September 22, 2018

A Weeping Icon of the Holy Mandylion in Patmos


On the island of Patmos, in the main church of the Monastery of Saint John the Theologian, is a western-style image of the Holy Mandylion dating to the end of the 18th or beginning of the 19th century. It seems almost out of place inside the old temple filled with Byzantine-styled frescoes. Artistically it is less interesting than anything around it, being a simple image on wood with a wood-carved frame, but it has a fascinating history in and of itself, especially how it came to be displayed in the most sacred church on the island.

The story begins in 1925, when a woman named Irene Kountouris was left alone and abandoned in her poor and simple home on the island of Patmos with her two chidren, after her husband decided to abandon his family and migrate to America in hope of finding a better life for himself. The impoverished mother, in her final hope of helping her family to survive, decided to sell her beloved icon of Christ depicted as the Holy Mandylion. She sold the icon to a British archaeologist for a large fee, and received half the cost in advance as a down payment, which was 50 golden British pounds.

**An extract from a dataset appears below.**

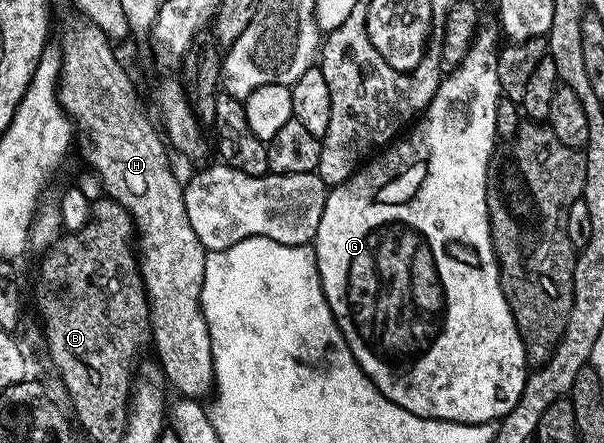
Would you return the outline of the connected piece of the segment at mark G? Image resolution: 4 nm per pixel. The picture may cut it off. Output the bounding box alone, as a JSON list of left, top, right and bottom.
[315,23,527,424]

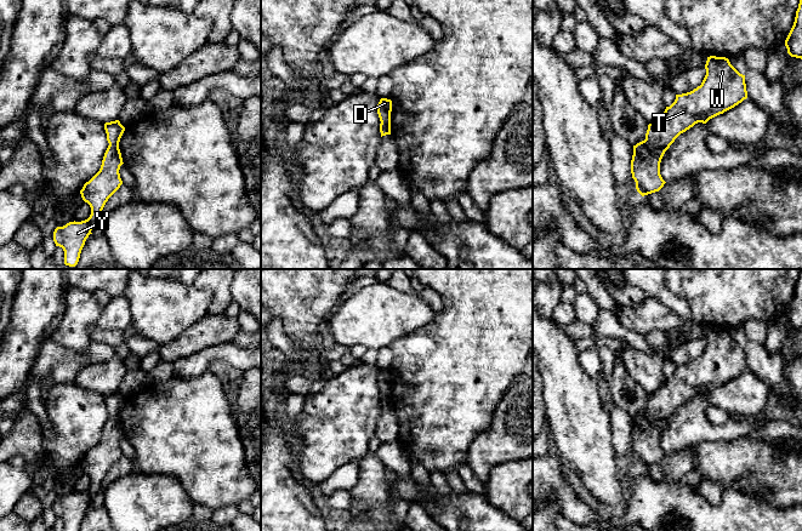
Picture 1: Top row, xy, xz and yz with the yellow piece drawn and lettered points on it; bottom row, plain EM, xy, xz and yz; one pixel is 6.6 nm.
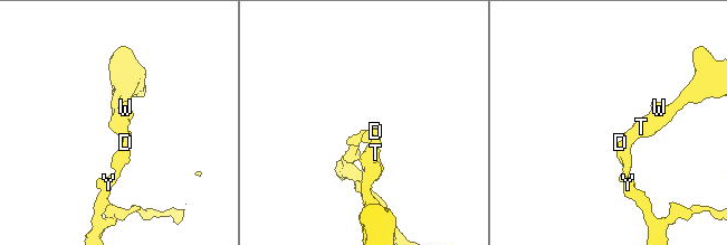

The following morning Irene told her children to kiss the beloved family icon of "Christouli" for the last time before they went to school, revealing to them that she had sold the icon. Upon hearing this the children began to weep with deep sorrow, urging their mother against such an action. As they wept they looked towards the icon of Christ, and they all witnessed that it too was weeping. In fact, the flow of the tears was so great that when news spread of the miracle and people from all over the island came to the house to witness it, they were all able to take with them some of the tears on cotton as a blessing.

Irene immediately sent a telegraph to her husband of the miracle of Christ, so he postponed his new life in America and returned home where he financially helped his family.

The icon itself was then first transferred to the Monastery of the Holy of Holies on the island of Patmos, and from there was placed in the Skevophylakion of the Monastery of Saint John the Theologian.

(Interestingly, I found the following interview (read here) of a member of the Kountouris family, that evidently came to America in the 1930's from Patmos, who owns a Greek restaurant in Jackson, Mississippi. The miracle is not mentioned.)